■ SOURCE MATERIAL
====
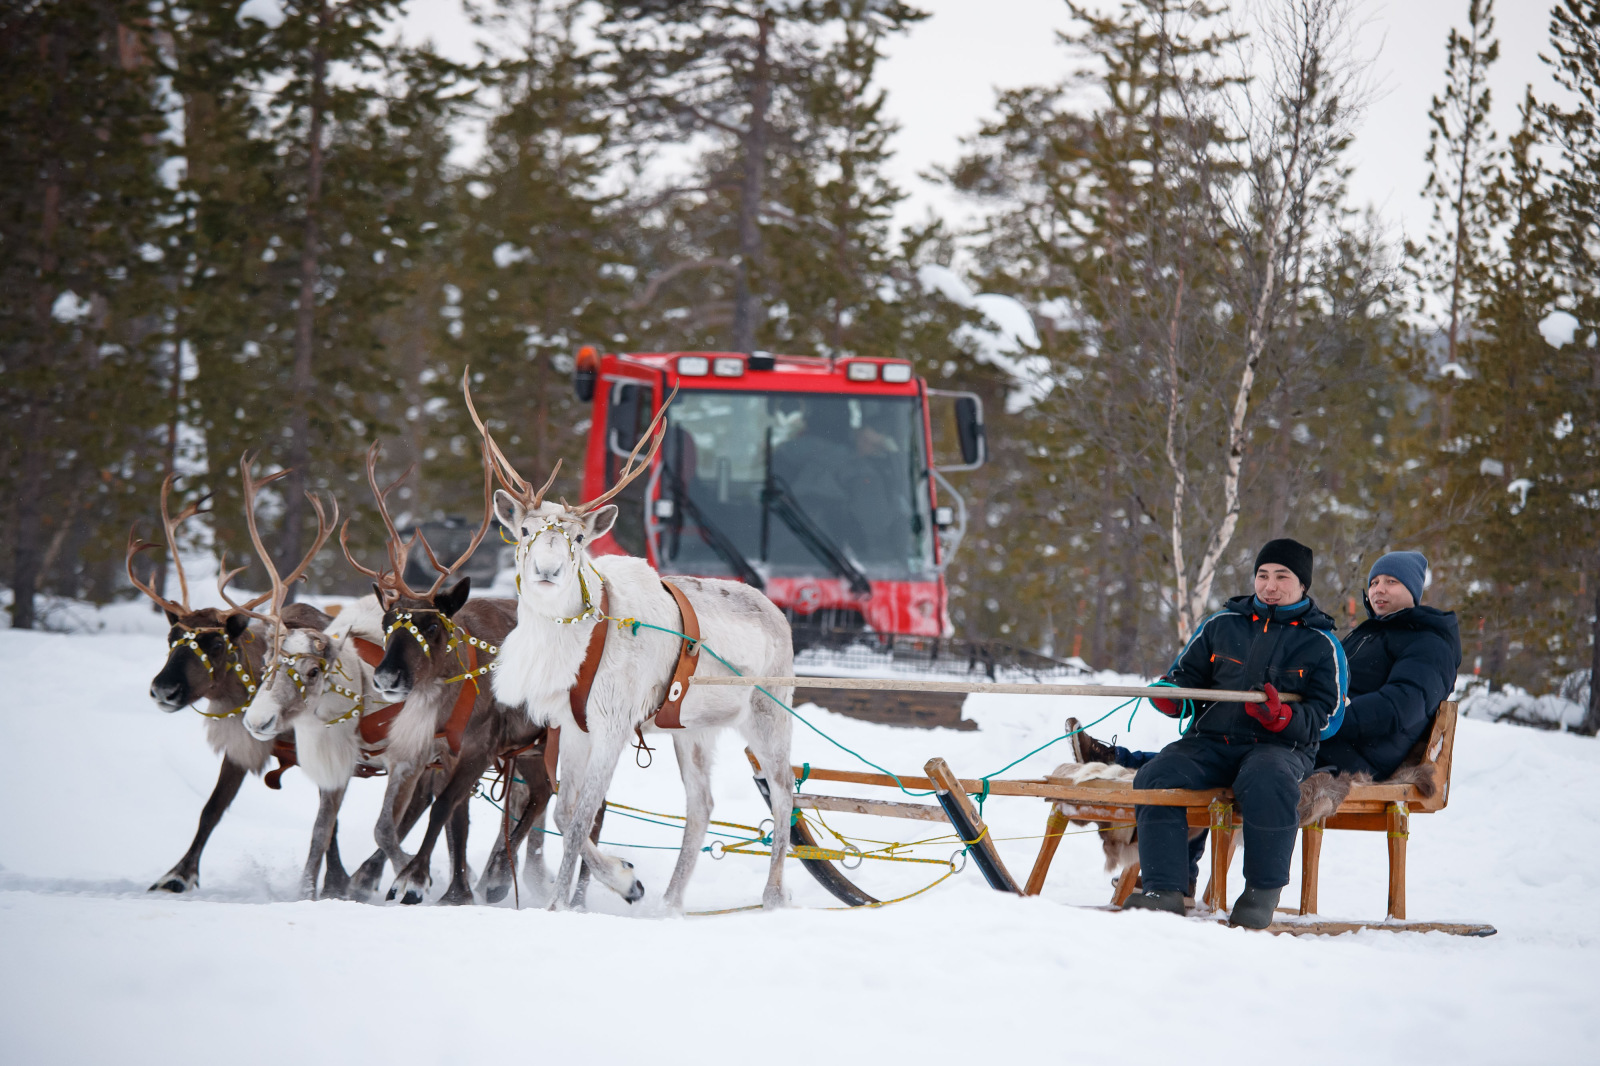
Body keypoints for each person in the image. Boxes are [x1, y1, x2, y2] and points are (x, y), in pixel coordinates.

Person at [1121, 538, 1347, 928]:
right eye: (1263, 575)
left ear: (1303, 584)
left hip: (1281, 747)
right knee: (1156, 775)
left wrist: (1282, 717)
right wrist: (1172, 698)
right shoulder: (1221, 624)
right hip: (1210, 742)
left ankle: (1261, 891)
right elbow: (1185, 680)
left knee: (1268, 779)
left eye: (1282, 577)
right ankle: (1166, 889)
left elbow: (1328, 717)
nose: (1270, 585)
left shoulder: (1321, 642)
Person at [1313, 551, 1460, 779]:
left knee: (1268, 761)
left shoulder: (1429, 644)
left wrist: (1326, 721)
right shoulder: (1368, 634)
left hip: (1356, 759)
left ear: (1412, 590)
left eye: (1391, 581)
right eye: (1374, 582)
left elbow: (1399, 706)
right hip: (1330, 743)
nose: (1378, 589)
====
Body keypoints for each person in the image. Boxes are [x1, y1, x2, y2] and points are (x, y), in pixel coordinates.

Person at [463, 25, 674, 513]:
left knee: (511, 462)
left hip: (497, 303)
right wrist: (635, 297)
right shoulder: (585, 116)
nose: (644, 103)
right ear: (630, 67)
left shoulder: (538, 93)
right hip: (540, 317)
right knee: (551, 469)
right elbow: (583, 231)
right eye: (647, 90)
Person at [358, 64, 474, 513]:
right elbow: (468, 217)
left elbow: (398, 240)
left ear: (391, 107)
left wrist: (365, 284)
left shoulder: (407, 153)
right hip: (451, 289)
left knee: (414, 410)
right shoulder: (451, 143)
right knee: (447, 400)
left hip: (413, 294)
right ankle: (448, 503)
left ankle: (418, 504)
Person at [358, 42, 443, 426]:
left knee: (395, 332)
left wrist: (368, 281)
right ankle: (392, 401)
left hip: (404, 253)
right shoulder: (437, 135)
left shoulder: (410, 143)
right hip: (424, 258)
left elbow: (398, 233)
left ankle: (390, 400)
====
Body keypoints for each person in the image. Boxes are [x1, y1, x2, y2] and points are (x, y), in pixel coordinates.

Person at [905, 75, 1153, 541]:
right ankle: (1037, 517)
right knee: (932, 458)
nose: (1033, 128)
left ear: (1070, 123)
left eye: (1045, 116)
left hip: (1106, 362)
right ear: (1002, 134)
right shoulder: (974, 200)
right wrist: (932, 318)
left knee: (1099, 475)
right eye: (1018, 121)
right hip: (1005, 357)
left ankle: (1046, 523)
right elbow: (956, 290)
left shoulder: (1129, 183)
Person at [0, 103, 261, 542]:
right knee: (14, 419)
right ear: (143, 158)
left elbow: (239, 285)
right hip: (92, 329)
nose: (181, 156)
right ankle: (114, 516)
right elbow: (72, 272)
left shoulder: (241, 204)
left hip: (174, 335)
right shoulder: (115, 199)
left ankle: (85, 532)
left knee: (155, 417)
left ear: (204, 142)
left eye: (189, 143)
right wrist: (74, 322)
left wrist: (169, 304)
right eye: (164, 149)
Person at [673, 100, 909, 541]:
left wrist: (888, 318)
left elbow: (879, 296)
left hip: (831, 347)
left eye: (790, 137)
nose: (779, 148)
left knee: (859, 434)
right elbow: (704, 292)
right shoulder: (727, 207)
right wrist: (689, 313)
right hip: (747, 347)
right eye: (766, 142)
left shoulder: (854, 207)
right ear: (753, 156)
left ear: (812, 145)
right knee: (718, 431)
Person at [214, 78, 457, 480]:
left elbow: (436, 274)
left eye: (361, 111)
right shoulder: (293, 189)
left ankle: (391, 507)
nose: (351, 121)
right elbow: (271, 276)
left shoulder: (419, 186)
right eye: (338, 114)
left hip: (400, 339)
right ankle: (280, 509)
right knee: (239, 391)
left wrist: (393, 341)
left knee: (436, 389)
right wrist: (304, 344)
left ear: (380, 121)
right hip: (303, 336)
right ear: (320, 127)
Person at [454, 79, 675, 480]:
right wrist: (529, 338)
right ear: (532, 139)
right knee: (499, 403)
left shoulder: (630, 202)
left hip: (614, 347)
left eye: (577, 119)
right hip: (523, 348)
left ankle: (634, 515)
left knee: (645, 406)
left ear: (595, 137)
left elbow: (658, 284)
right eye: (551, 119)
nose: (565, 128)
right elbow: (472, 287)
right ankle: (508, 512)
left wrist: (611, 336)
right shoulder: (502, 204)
====
■ WHAT NEEDS TO BE DONE
What is asked for is an exact copy of the lines above from the one containing "right knee: (1156, 775)" through the one containing "right ankle: (1166, 889)", and only those.

■ RESPONSE AREA
right knee: (1156, 775)
left wrist: (1282, 717)
right wrist: (1172, 698)
right shoulder: (1221, 624)
right hip: (1210, 742)
left ankle: (1261, 891)
right elbow: (1185, 680)
left knee: (1268, 779)
left eye: (1282, 577)
right ankle: (1166, 889)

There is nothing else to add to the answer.